Ngawang Rabgyal, Lha's Director, briefly introduced the organisation, its activities and achievements to date in Tibetan, followed by Dorji Kyi, General Secretary, who read the same in English. Dukthen Kyi, Lha's Board member, read the Dalai Lama's special message for the occasion. Lha's founder and board members, long term volunteers and the longest serving staff member were honoured at the ceremony.

In his address, the Chief Guest expressed appreciation for the work Lha has been doing, and he prayed for further improvements and the organisation's continuity in the future. He said he hopes that Lha will continue its services in Tibet in the future, which will help Tibetans as well as people all over the world.

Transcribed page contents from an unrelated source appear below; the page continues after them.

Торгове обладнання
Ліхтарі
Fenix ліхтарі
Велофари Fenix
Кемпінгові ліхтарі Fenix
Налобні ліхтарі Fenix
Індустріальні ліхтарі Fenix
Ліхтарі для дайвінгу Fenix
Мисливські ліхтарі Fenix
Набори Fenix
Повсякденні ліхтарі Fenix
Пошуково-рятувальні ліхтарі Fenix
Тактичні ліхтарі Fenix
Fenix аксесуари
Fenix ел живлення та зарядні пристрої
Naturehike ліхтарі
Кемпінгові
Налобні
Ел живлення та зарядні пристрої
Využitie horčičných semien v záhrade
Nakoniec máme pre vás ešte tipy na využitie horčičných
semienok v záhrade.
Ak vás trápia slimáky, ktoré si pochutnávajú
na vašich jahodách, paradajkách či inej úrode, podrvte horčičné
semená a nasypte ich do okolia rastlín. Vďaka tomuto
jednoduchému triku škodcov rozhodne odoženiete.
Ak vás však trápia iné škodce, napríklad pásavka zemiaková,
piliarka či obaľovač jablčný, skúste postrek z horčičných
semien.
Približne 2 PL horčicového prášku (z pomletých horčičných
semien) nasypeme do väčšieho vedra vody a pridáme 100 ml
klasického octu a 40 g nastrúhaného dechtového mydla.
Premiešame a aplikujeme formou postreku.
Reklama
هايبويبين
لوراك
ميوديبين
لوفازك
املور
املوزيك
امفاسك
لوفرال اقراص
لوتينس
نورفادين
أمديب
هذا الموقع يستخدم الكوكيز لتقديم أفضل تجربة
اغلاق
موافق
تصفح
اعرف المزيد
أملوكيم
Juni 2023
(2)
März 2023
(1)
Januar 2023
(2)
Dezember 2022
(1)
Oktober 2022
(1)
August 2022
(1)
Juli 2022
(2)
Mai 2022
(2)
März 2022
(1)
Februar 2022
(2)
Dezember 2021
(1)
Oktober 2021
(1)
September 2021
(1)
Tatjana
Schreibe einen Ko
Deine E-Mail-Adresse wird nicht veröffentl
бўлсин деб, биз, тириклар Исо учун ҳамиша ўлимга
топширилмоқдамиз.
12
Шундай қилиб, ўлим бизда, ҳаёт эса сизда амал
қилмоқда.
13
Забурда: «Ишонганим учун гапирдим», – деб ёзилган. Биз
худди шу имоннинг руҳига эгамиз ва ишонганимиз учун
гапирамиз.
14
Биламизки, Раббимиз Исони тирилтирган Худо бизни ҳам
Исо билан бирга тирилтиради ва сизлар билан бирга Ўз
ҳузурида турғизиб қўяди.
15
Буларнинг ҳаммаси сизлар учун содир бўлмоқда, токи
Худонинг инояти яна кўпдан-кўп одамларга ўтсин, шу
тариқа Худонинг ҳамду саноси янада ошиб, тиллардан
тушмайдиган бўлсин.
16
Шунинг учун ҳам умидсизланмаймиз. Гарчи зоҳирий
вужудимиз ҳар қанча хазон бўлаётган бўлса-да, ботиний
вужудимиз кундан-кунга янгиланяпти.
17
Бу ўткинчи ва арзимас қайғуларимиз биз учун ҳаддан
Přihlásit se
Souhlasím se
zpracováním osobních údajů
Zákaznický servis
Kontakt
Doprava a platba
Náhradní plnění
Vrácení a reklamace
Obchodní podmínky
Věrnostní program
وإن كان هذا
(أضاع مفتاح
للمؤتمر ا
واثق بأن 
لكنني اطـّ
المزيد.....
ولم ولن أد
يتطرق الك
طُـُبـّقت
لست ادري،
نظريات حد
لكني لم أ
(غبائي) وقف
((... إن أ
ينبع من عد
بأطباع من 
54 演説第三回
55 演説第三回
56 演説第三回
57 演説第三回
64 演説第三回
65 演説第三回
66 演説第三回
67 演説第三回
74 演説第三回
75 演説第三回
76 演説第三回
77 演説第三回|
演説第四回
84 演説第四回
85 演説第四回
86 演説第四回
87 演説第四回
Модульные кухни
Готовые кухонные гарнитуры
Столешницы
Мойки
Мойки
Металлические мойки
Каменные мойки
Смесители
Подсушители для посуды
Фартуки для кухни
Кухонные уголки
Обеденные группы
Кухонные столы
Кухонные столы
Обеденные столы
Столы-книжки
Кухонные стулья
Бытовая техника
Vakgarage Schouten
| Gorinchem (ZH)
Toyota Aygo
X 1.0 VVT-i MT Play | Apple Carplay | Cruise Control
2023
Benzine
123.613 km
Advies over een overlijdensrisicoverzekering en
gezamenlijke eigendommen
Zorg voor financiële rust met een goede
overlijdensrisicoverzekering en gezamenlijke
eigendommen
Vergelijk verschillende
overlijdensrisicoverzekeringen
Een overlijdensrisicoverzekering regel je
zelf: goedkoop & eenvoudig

Anniversary report presentation
The Dalai Lama with Lha's staff and volunteers
Guests at the 20 year anniversary celebration

== Awards ==
In 2014, Lha was awarded second place in the category of "Best Practices of Social Media Usage" in the South Asia-wide 3rd eNGO Challenge Award – Celebrating Digital Information Tools for Communities – South Asia. The Award recognizes the best non-government organisational practices of using information and communication technologies. The presentation ceremony was held at the India Habitat Centre in New Delhi on 5 November. From thousands of NGOs around South Asia, 307 NGOs from Afghanistan, Bangladesh, India, Nepal, Pakistan and Sri Lanka were nominated. In 2015, Lha was awarded first place in the category of "Best Use of Website & Internet Tools" in the 4th eNGO Challenge Award. Lha was recognized for its extensive online presence and effective use of digital tools to carry out its activities. The eNGO Challenge aspires to create an ecosystem by recognizing and honouring NGOs which are using Information Communication Technology (ICT) and digital media tools for good governance and practices that benefit societies and communities at large. It is a joint initiative of the Public Interest Registry (PIR) and the Digital Empowerment Foundation (DEF).